No. In Radha Kishan v. State of U.P., AIR 1963 SC 822, the Court held that even an illegal search does not vitiate the seizure, and in Pooran Mal v. Director of Inspection, (1974) 1 SCC 345, that relevant evidence is not excluded merely because it was illegally obtained. The court only scrutinises such evidence with greater care.

How should the owner of a seized vehicle seek its release?

By approaching the criminal court under Section 451 CrPC, not the High Court under Articles 226/227. In Khengarbhai Lakhabhai Dambhala v. State of Gujarat, 2024 INSC 285, the Supreme Court dismissed a writ for release of a truck carrying 1240.2 litres of liquor, holding that custody of seized property is for the criminal court while confiscation follows the Act's own machinery read with Section 132.

What must the prosecution prove for the offence of consumption after arrest?

Scientific proof of intoxication. In Bachubhai Hassanalli Karyani v.
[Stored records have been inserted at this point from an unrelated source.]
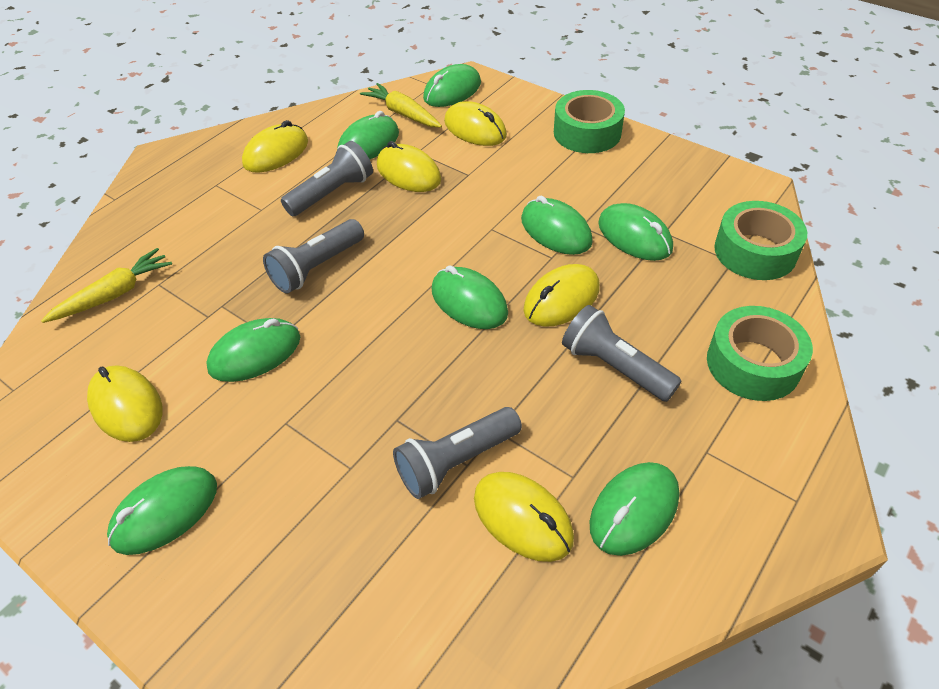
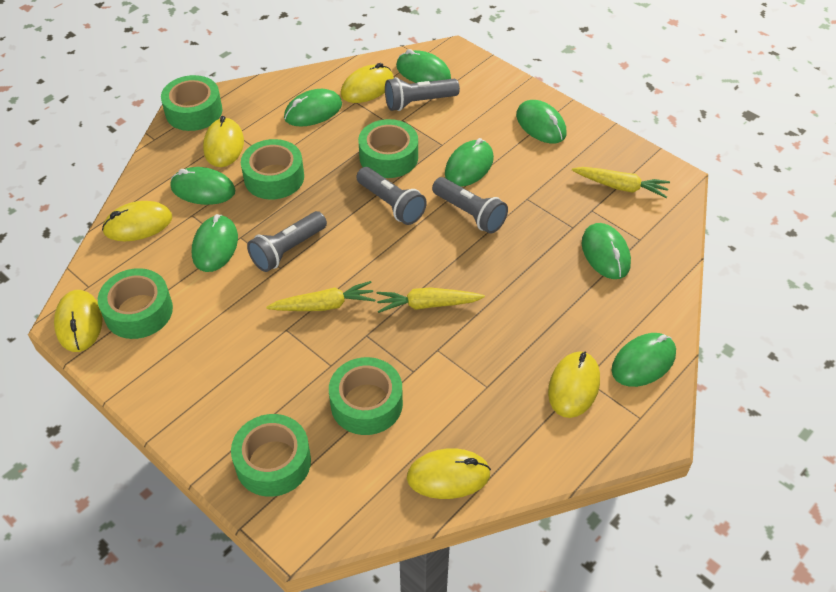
green tape: [554,90,625,153] [707,306,813,401] [714,201,807,280] = 3 -> [98,268,173,339] [161,75,223,131] [231,414,311,497] [241,139,304,200] [329,357,403,435] [358,119,418,178] = 6
yellow carrot: [41,248,172,323] [360,83,442,128] = 2 -> [266,281,375,311] [376,288,485,313] [572,167,670,198] = 3

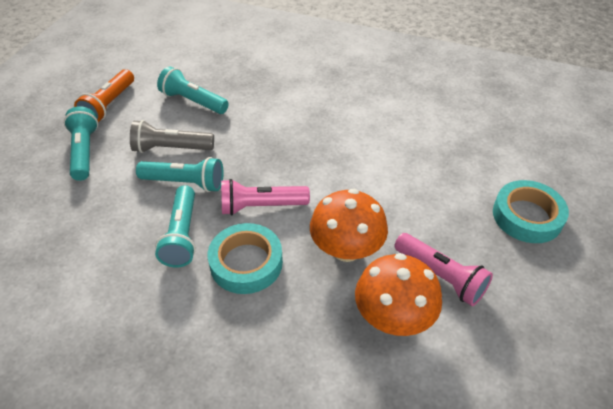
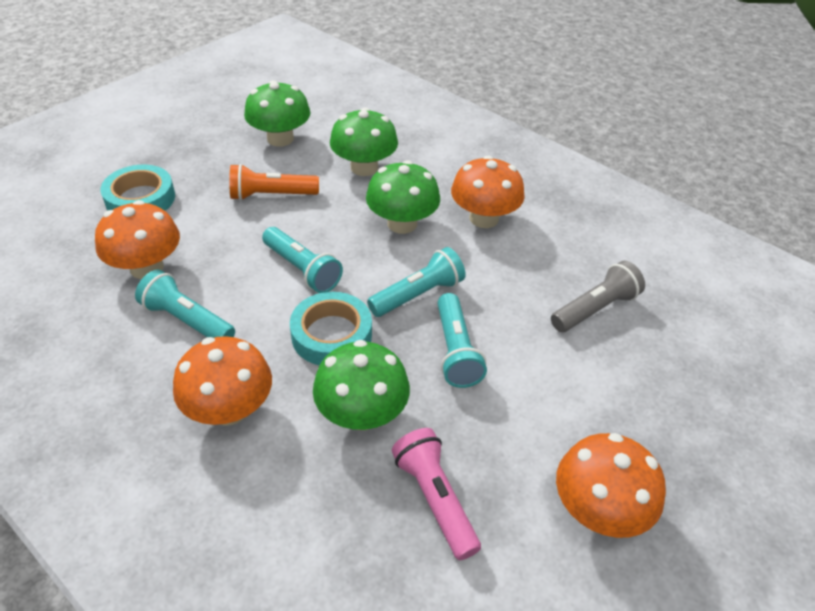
green mushroom: none = 0 -> [244,80,310,147] [313,340,410,430] [330,108,398,176] [366,160,440,234] = 4
orange mushroom: [310,189,388,262] [355,253,442,336] = 2 -> [95,200,180,279] [173,336,272,426] [451,155,525,228] [556,433,666,538] = 4
pink flashlight: [221,179,310,215] [394,233,493,306] = 2 -> [392,428,481,560] = 1

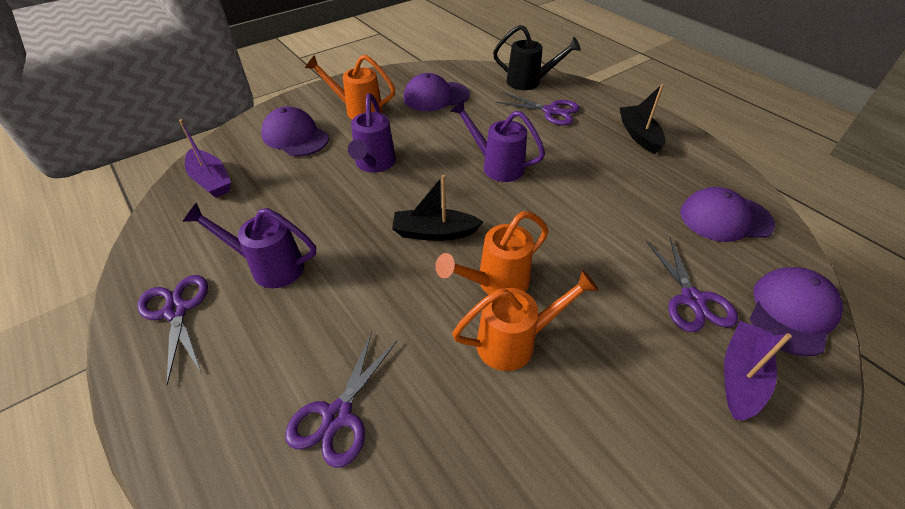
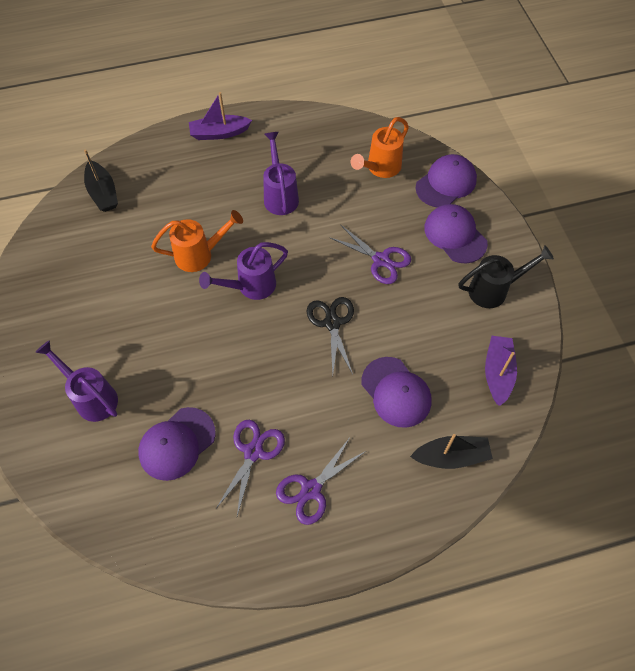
black scissors: none = 0 -> [307,297,354,375] = 1
orange watering can: [305,55,395,119] [435,211,548,294] [452,270,599,371] = 3 -> [151,210,243,272] [351,117,409,178] = 2
purple scissors: [137,275,208,385] [285,331,398,468] [496,92,580,125] [646,237,738,332] = 4 -> [216,420,285,516] [276,436,366,525] [329,224,411,284] = 3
State of Maharashtra, (1971) 3 SCC 930, the Supreme Court held that drunkenness is not conclusively proved by smell of liquor, unsteady gait or slurred speech; a blood or urine test is required to establish consumption beyond reasonable doubt.

What happens to articles seized during a prohibition raid?

Under Section 132, articles required as evidence are produced before the magistrate, while contraband liable to confiscation but not needed as evidence may be forwarded to the Collector for confiscation proceedings. Section 130 requires arrested persons and seized articles to be sent without delay to the officer in charge of the nearest police station to preserve the chain of custody.